Production safety rails¶
host=0.0.0.0(or any non-loopback) withoutauth_tokenis a hard fail-stop:TraceSageConfigraisesValueErrorat construction (unlessenabled=False).sample_rateoutside[0, 1]raises.- All numeric caps must be positive.
Sampling behavior¶
Sampling is decided deterministically per root run: a stable hash of the
root run_id is compared against sample_rate, so the same root always yields
the same keep/drop verdict (no mid-run flip even if internal state is evicted).

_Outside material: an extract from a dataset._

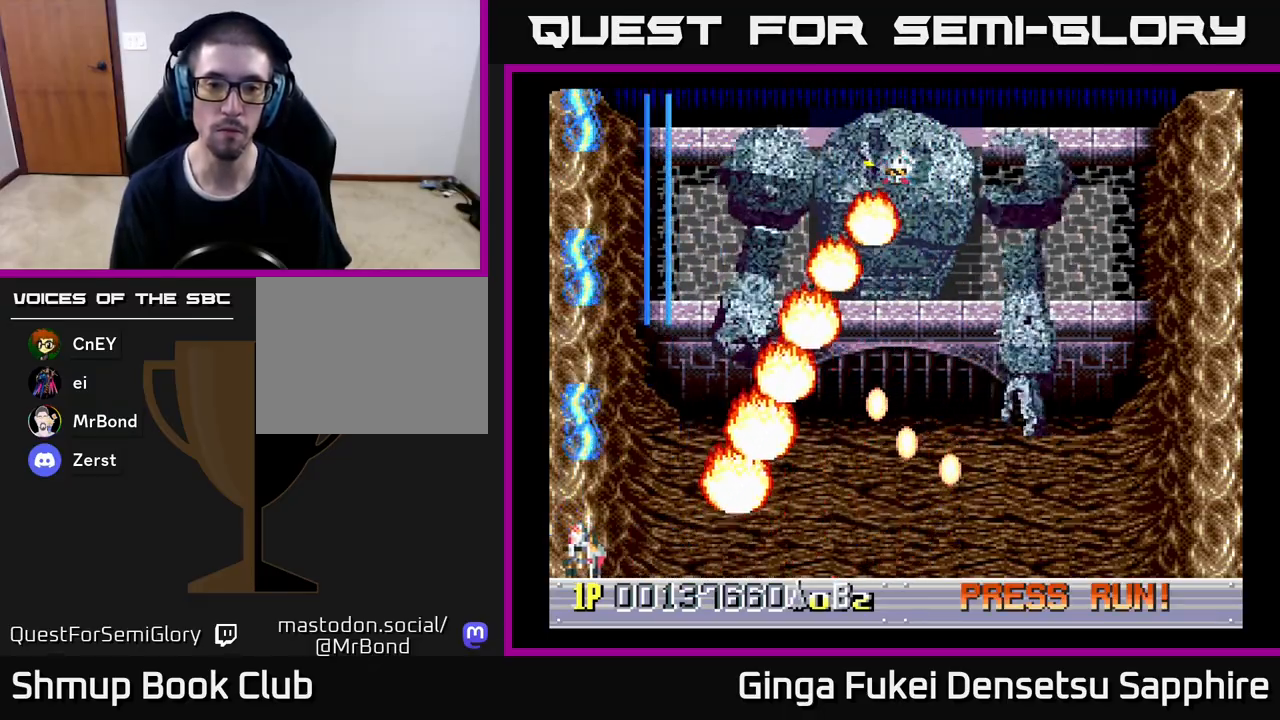
{"buttons": ["A"], "left_stick": "center", "events": [[233, "DPAD_LEFT", "up"]]}
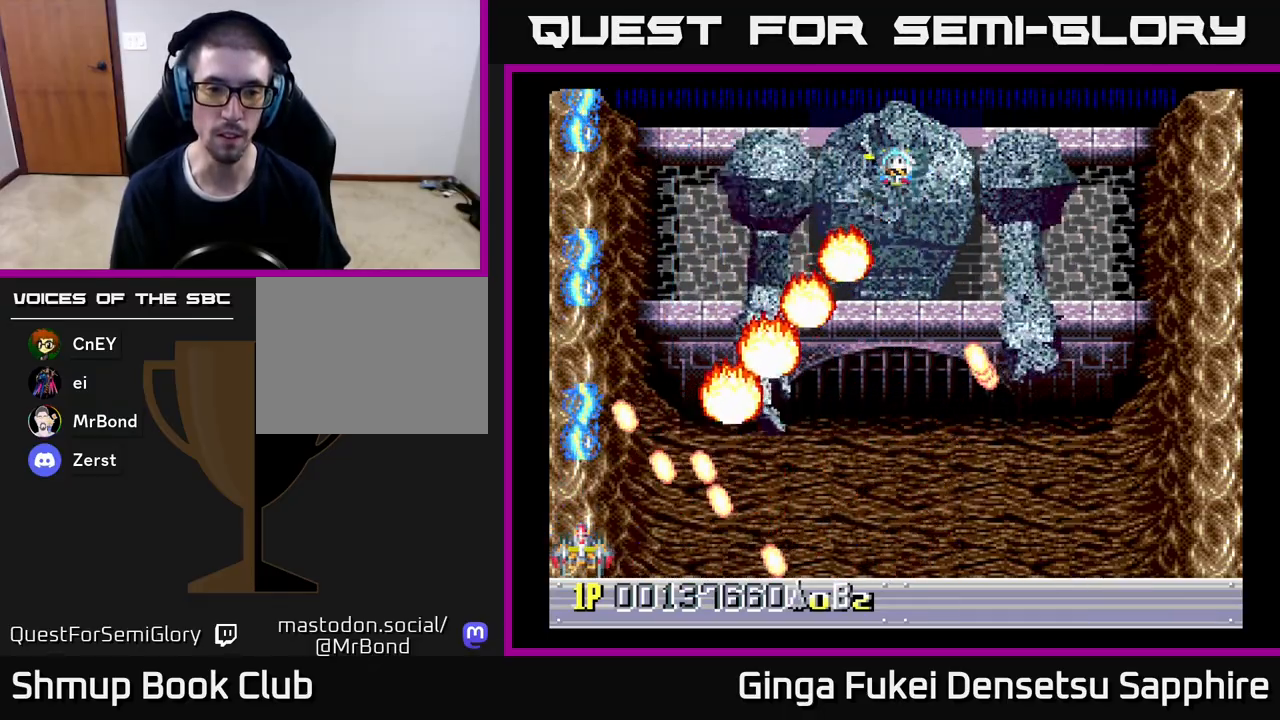
{"buttons": ["A"], "left_stick": "center", "events": []}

If kept, every descendant event of that root is captured; if dropped, every
descendant is dropped. This avoids half-traced runs. Note the decision depends
only on the hash for a fixed sample_rate.
Per-run event cap (circuit breaker)¶
When a single run exceeds per_run_event_cap events (default 50K), the
tracer marks it throttled and silently drops further events for that run.
Other runs are unaffected. Visible via stats.runs_throttled. The run's
status is unchanged (still running).
Redaction¶
Set redact_patterns to a list of regexes to scrub secrets/PII from event
summaries and full payloads before they are written to the DB/blob or
broadcast over WebSocket. It is opt-in (empty by default), applied in the
tracer's emit() path, and fails closed — if redaction errors on a payload,
that field is dropped rather than stored unredacted.
Blob retention¶
Blobs grow with chain_end / llm_end / tool_end / agent_finish /
retriever_end events. Periodically run tracesage gc to trim oldest runs and
their blobs — by count (--max-runs 5000) and/or by total size
(--max-blob-size-gb 5).
Cross-machine deployment¶
The data_dir is portable — rsync or copy it to another host, then run
tracesage serve --data-dir <path> to view it remotely. The traces.db
file (plus -wal / -shm siblings) and blobs/ directory are all you need.